PS : anoter approach would have been to create a calendar table, that stores the list of days, and then just :

select
  year(x.date), 
  month(x.date),
  avg(coalesce(e.salary, 0)) avg_salary
from 
  mycalendar x
  left join employees e ON x.date between e.start_date and e.end_date
where x.date between '2018-08-01' and '2019-01-31'
group by year(x.date), month(x.date)
order by 1, 2

Answer 4

A partial answer...

Here's an 'old school' solution, using a table of integers (0-9), but note that this kind of thing is redundant in newer versions of sql...

SELECT * FROM ints;
  +---+
  | i |
  +---+
  | 0 |
  | 1 |
  | 2 |
  | 3 |
  | 4 |
  | 5 |
  | 6 |
  | 7 |
  | 8 |
  | 9 |
  +---+

SELECT '2018-08-01' + INTERVAL i2.i * 10 + i1.i MONTH x 
  FROM ints i1
     , ints i2 
 WHERE '2018-08-01' + INTERVAL i2.i * 10 + i1.i MONTH BETWEEN '2018-08-01' AND '2019-01-31';

  +------------+
  | x          |
  +------------+
  | 2018-08-01 |
  | 2018-09-01 |
  | 2018-10-01 |
  | 2018-11-01 |
  | 2018-12-01 |
  | 2019-01-01 |
  +------------+

Answer 5

The following is a Postgresql way of doing it.

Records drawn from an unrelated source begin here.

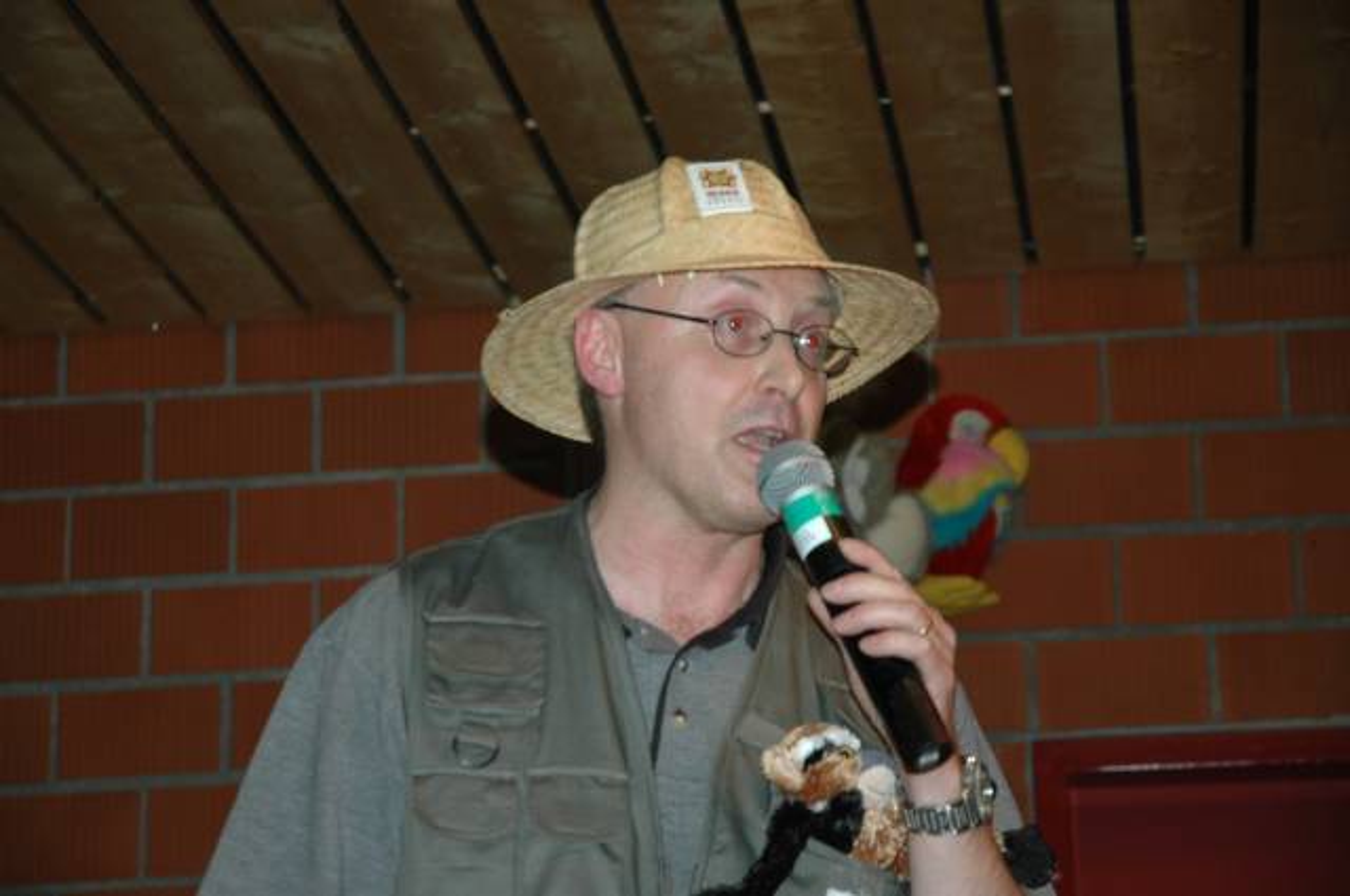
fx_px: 3932
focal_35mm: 105
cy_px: 448
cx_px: 675
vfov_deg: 13.0
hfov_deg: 19.5
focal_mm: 70
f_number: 4.5
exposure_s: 1/60
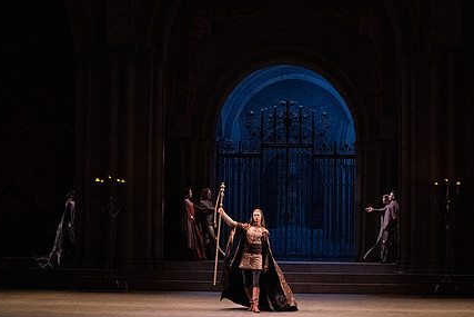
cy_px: 196
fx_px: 1251
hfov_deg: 21.4
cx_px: 289
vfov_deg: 14.4
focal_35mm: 95
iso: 20000
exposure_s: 1/320
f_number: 6.3
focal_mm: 70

It can be converted to a Mysql query by changing the equivalent of generate_series() link and Extract() in Mysql

WITH cte1 AS
  (SELECT generate_series('2018-08-01', '2019-01-31', '1 month'::interval)::date AS date),
     cte2 AS
  (SELECT id,
          name,
          salary,
          generate_series(start_date, end_date, '1 month'::interval)::date AS date
   FROM employees)
SELECT extract(YEAR
               FROM cte1.date),
       extract(MONTH
               FROM cte1.date),
       avg(salary)
FROM cte1
JOIN cte2 ON extract(MONTH
                     FROM cte1.date)=extract(MONTH
                                             FROM cte2.date)
AND extract(YEAR
            FROM cte1.date)=extract(YEAR
                                    FROM cte2.date)
GROUP BY extract(YEAR
                 FROM cte1.date),
         extract(MONTH
                 FROM cte1.date);